---------- TASK DATA ----------

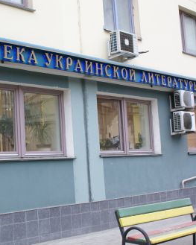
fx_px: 435
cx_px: 54
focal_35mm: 60
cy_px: 123
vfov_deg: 31.5
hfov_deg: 25.1
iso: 400
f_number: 4.5
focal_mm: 28
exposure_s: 1/40
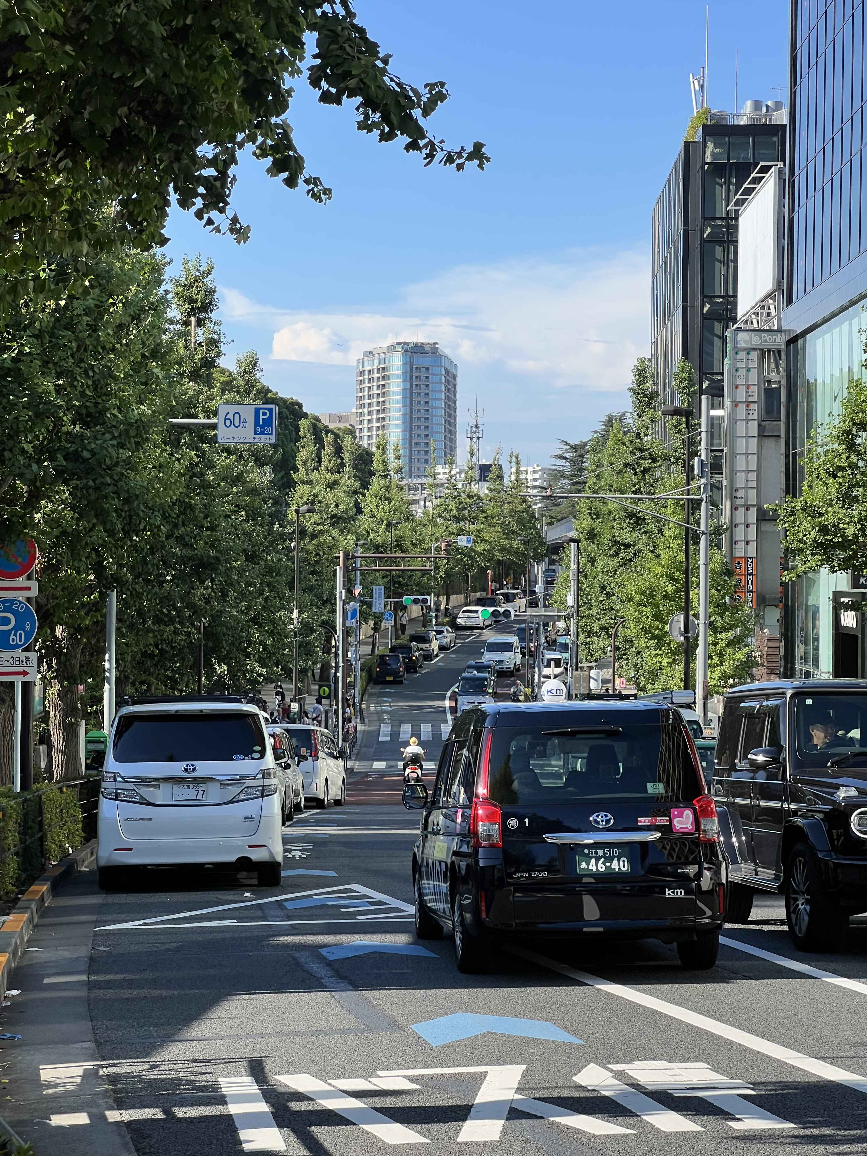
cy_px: 578
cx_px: 434
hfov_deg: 19.1
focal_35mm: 77
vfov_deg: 25.3
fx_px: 2571
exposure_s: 1/418
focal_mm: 9
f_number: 2.8
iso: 32
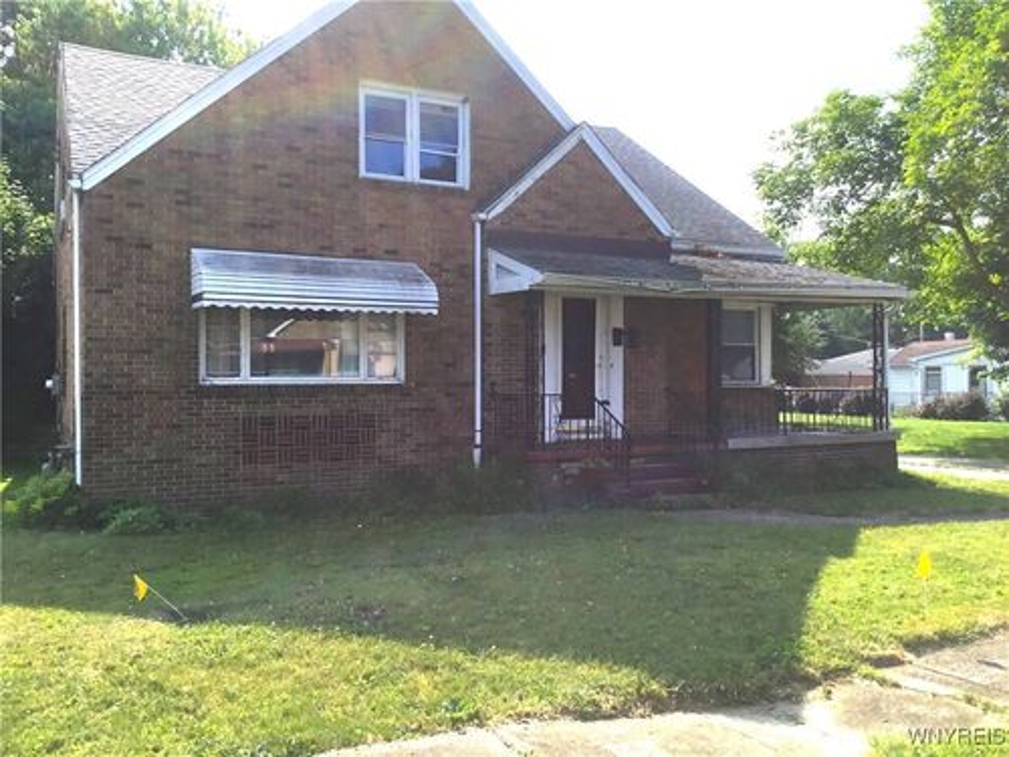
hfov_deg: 58.4
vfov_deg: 45.4
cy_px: 378
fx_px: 904
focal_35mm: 31
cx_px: 504
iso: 25
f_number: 2.4
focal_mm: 3.3
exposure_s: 1/1018
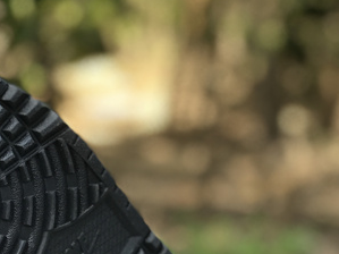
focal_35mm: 141
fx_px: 1380
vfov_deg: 10.4
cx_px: -60
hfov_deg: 13.6
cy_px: 285
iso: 20
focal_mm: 6.6
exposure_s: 1/161
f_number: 2.8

----------

PROBLEM STATEMENT. Copy all the lines of data exactly as they appear, dropping any images.

REPLY.
fx_px: 435
cx_px: 54
focal_35mm: 60
cy_px: 123
vfov_deg: 31.5
hfov_deg: 25.1
iso: 400
f_number: 4.5
focal_mm: 28
exposure_s: 1/40
cy_px: 578
cx_px: 434
hfov_deg: 19.1
focal_35mm: 77
vfov_deg: 25.3
fx_px: 2571
exposure_s: 1/418
focal_mm: 9
f_number: 2.8
iso: 32
hfov_deg: 58.4
vfov_deg: 45.4
cy_px: 378
fx_px: 904
focal_35mm: 31
cx_px: 504
iso: 25
f_number: 2.4
focal_mm: 3.3
exposure_s: 1/1018
focal_35mm: 141
fx_px: 1380
vfov_deg: 10.4
cx_px: -60
hfov_deg: 13.6
cy_px: 285
iso: 20
focal_mm: 6.6
exposure_s: 1/161
f_number: 2.8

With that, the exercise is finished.